Intel Brings Thunderbolt To The CPU, Gives It Away

  • Thread starter Thread starter Guest
  • Start date Start date
Status
Not open for further replies.
Since it doesn't sound like they're opening the specification and just making it royalty free I don't think AMD would be too happy to do the same with integrating the controller on the CPU die. It sounds like Intel will have full control over future changes to the specification which I could very well see playing out as a disadvantage for AMD down the road if they sought to seriously adopt and integrate the specification into their own architecture.
 
We need TB4. TB3 does not support DP1.3 or HDMI 2.1.
What we need is PCI-E 4.0 with TB4. This should have enough bandwidth for HDMI 2.1 and DP 1.5.
 
Too little too late.
By the time this get's integrated, PCI-E 4.0 will be out.
As TB3 can't support DP 1.3, 1.4, 1.5 and HDMI 2.1, TB4 will be required for future 10bit HDR 5K and 8K displays.
 
Are You Seriously saing just because Apple fucked USB we all need to follow? As far as I know they are the only idiots that fight against a Universal Standard that made your life simple.
 


The article discussed Thunderbolt's superior functionality to USB. It also mentioned cross compatible USB / Thunderbolt type C ports.
It sounds to me like Thunderbolt may be the future of external busses. I wouldn't say that's a technology only an idiot would adopt.
 
I bought a brand new laptop that has one of these Thunderbolt 3 ports only to find out the OEM intentionally degraded its performance. The port runs at 20 Gb/s (2x mode rather than 4x mode) -- half the speed it should be doing. Worse, most laptops are using this same configuration leading to heavy confusion for users and a degradation of the Thunderbolt name. Intel and OEMs need to stop pulling crap like this. If you're going to advertise 40 Gb/s everywhere then the port better actually run at 40 Gb/s!
 
Ah, so they finally somewhat wised up. When people weren't willing to pay $25 per controller (yep, that was the price of a thunderbolt 1 controller), and when the market started adopting an open and quite capable standard (usb 3.1), then they finally start seeing the light and start trying to open up the protocol. As usual, Intel can shove it for crap like this, especially if they don't actually open up the development of it and instead make everyone follow whatever guidelines they set.

▸ EXERCISE BRIEF
Reproduce the stretch of the Thunderbolt forum thread above from "Intel Brings Thunderbolt" through "their own architecture.", word for word.

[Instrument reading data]

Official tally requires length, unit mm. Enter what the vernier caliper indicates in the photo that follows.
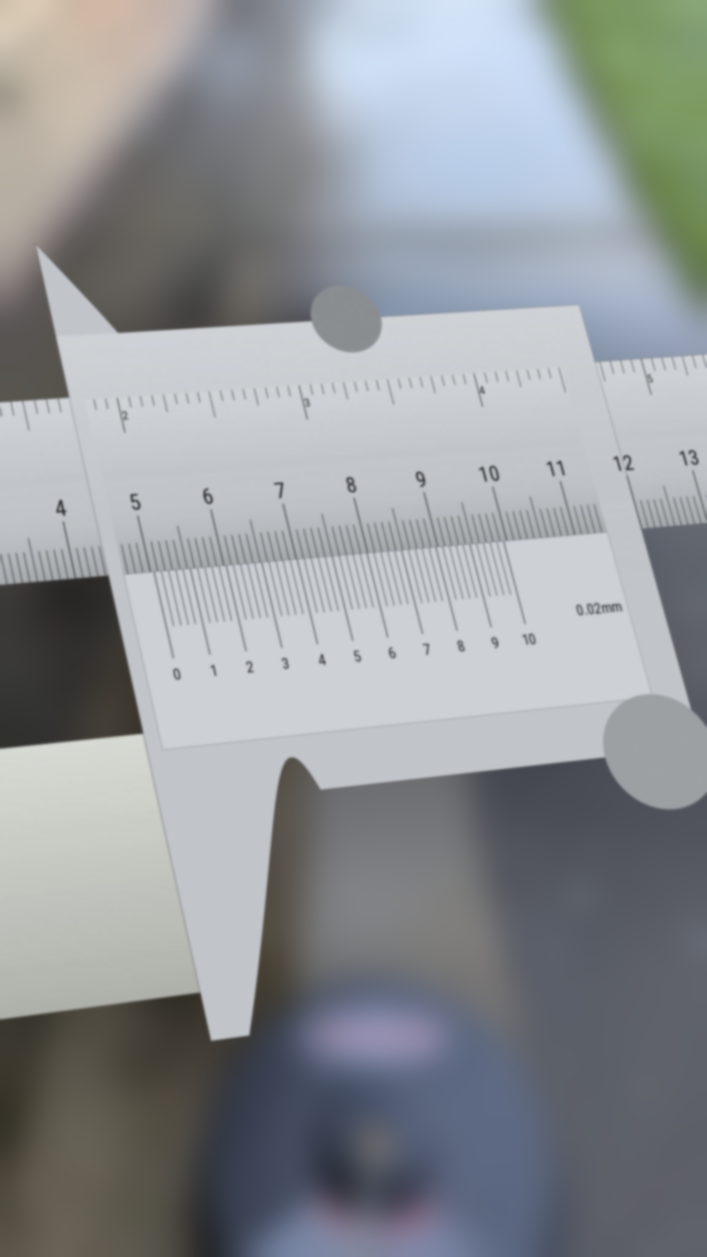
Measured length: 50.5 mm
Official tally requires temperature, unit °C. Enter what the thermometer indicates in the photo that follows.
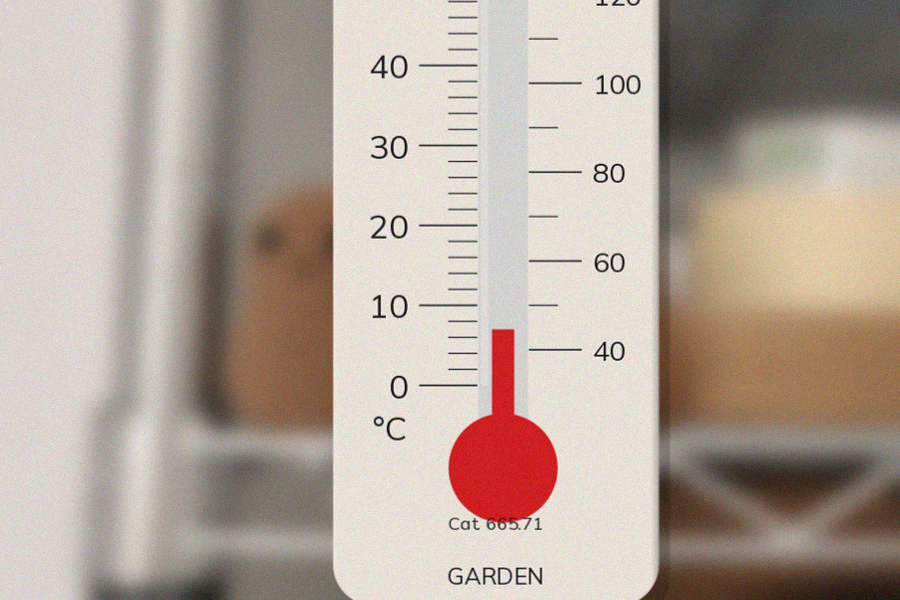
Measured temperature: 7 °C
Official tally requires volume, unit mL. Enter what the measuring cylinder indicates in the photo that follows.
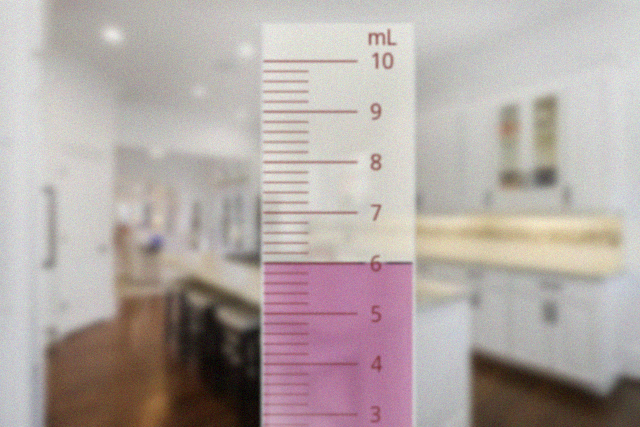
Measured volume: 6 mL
---
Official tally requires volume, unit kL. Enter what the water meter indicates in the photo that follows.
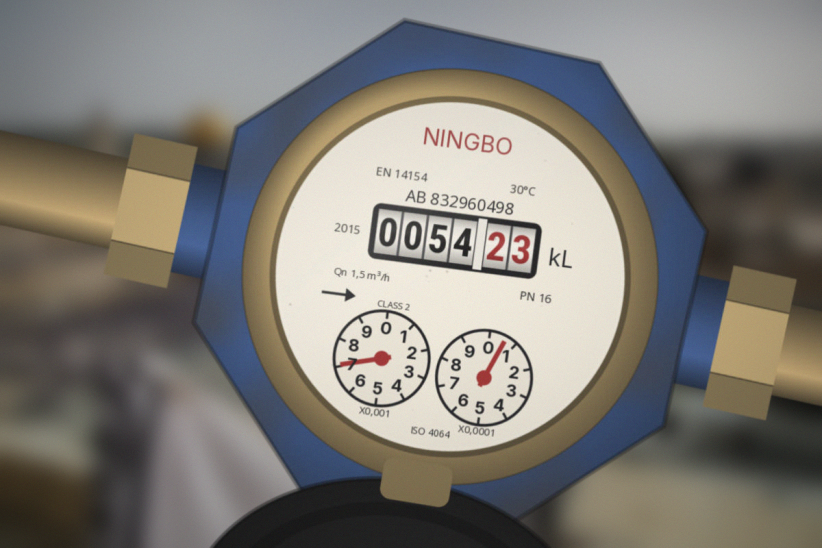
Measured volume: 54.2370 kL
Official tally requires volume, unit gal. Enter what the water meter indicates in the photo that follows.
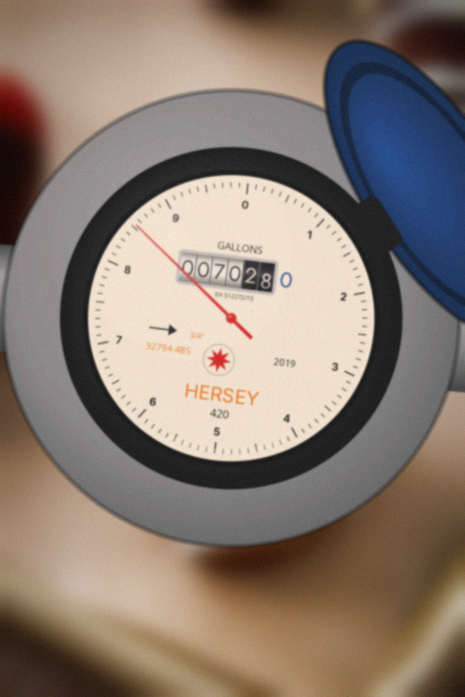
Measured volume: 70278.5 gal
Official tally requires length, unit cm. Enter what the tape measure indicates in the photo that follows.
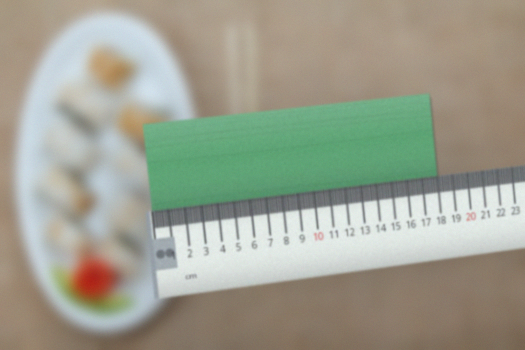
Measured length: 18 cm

▸ TASK ANSWER
Intel Brings Thunderbolt To The CPU, Gives It Away

  • Thread starter Thread starter Guest
  • Start date Start date
Status
Not open for further replies.
Since it doesn't sound like they're opening the specification and just making it royalty free I don't think AMD would be too happy to do the same with integrating the controller on the CPU die. It sounds like Intel will have full control over future changes to the specification which I could very well see playing out as a disadvantage for AMD down the road if they sought to seriously adopt and integrate the specification into their own architecture.